NIST issuing revised draft of zero trust guidance for public comment

The notion of zero trust networks and architecture intended to support better cybersecurity is often misunderstood. Cyber experts at the National Institute of Standards and Technology have put out a document to help. It’s called Zero Trust Architecture Special Publication 800-207. NIST computer scientist Scott Rose said the publication is meant to help generate a “conceptual framework” for agencies and cybersecurity experts to apply zero trust principles within their enterprise — both in their network infrastructure and how they actually do operations.

Zero Trust typically means the security belief that organizations should not automatically trust everything accessing their systems, and should be more selective about who can connect with what and why. It’s not a single technology solution, Rose clarified.

“Think of it as a set of principles in which to kind of generate a set of architecture and operations, which then become your zero trust architecture.
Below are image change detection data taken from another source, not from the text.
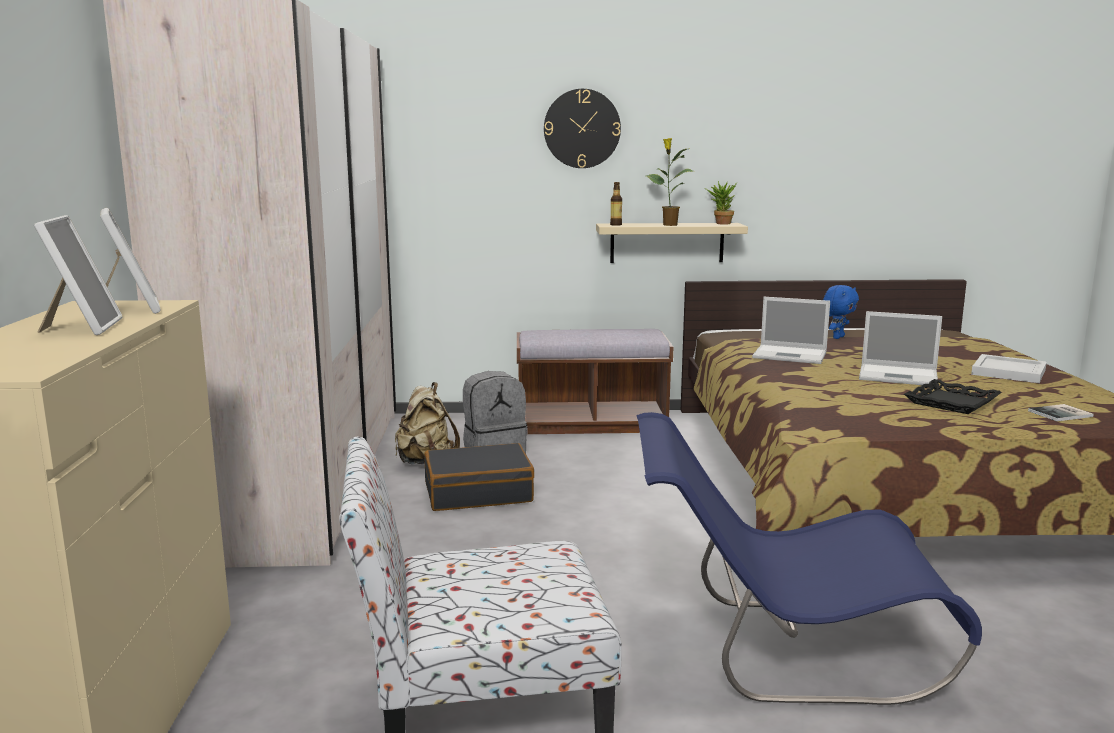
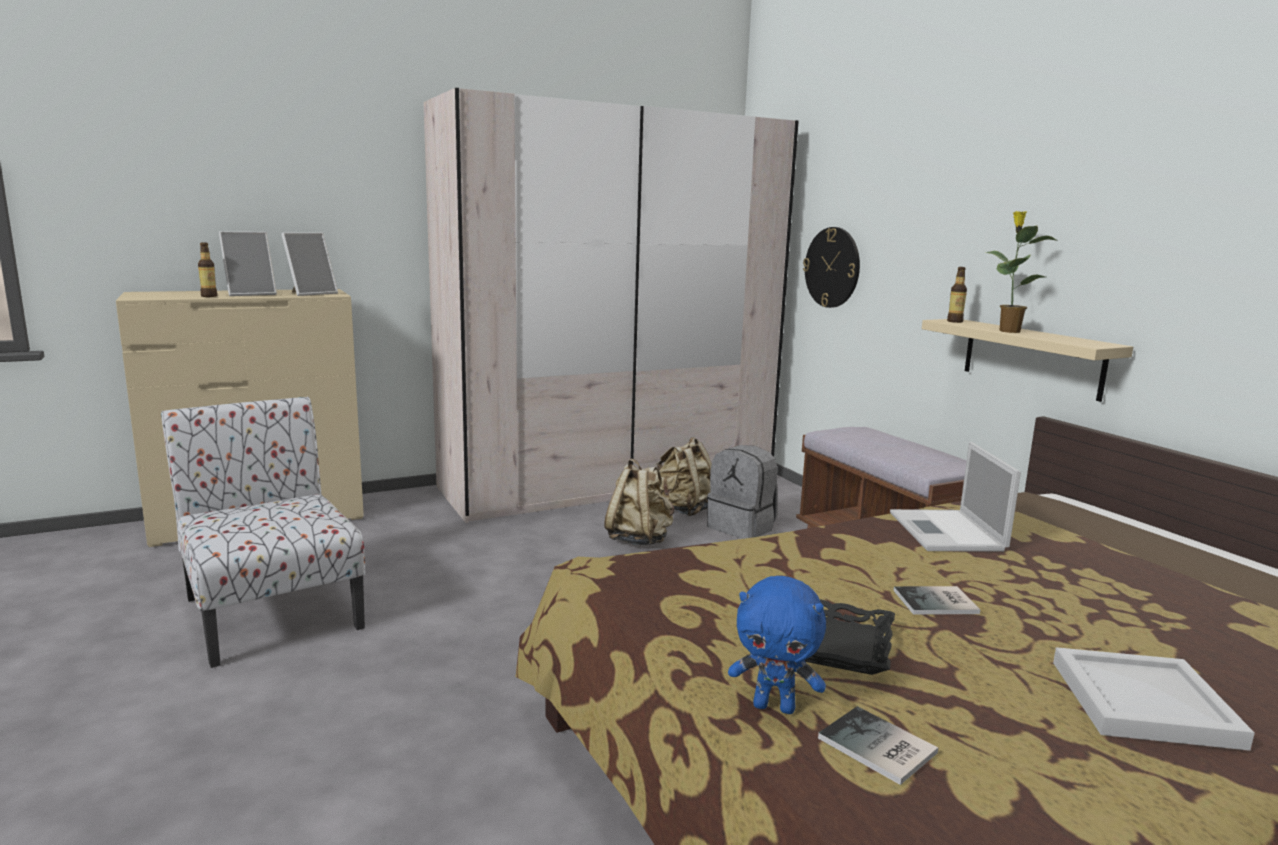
camera: 65 degrees right, 0 degrees up
(78, 342) = (209, 296): none -> bottle
(478, 492) = (639, 540): black suitcase -> beige backpack
(582, 128) = (957, 199): wall clock -> wall clock (832, 267)
(720, 223) = (1088, 341): potted plant -> none
(785, 650) = (393, 732): blue chair -> none
(837, 337) = (1131, 555): blue plush toy -> blue plush toy (774, 707)
(900, 376) = (938, 603): laptop -> book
And then when you execute that architecture and actually start building to it, you could say you are building a zero trust enterprise,” he said on Federal Monthly Insights — Zero Trust Month. “So you go from zero trust to kind of a set of principles that guide the generation of zero trust architecture, which then results in the creation of kind of a zero trust network or zero trust enterprise because it’s not just your network infrastructure. You also want to think about how you’re actually doing security operations or even network operations and this kind of new regime.”

The first draft of this guidance last fall received several public comments. And then, while refining it NIST added a whole new subsection, compelling the agency to rerelease it for a second round of public comments — albeit only until March 13.

The guidance contains several sections describing the zero trust ecosystem of products and solutions, which gives agencies a way to think about the concept. Then, Rose said, it gives a series of approaches and models to form an abstract zero trust architecture map. The document also gives examples of zero trust’s connection to existing federal policies.

Rose said agencies’ trust levels are mixed but over the last decade they’ve moved toward zero trust enterprises. New technology has facilitated this internal security, and moving to the cloud means traditional network boundaries no longer apply — to the dismay of firewalls.

“You have instances, at the various cloud providers throughout the country, you have remote workers, you have branch offices,” Rose said on Federal Drive with Tom Temin. “The whole idea of wrapping all your security around a single set of, say firewalls on a network perimeter, kind of just doesn’t work anymore.”

NIST hopes zero trust doesn’t bring headaches for users, in the form of repeatedly entering credentials to complete tasks. The zero trust demonstration project planned to launch at the National Cybersecurity Center of Excellence will examine user experience. Rose said the principle of the architecture is that all access be authenticated and authorized is not to say some background technologies can’t be used. User experience can affect changes in user behavior.

“A lot of these are kind of open-ended questions, and we’re not 100% sure how a kind of really strictly enforced zero trust architecture would work at an enterprise with regards to how everyday users are interacting with that. There’s still not enough data,” he said.

And whether a legacy network can be retrofitted to zero trust depends on how it’s currently built. Additional equipment or services may be needed for a strict identity governance system or device management, Rose said.

“So it all kind of depends on what the agency already has in place and how they’re currently set up,” said.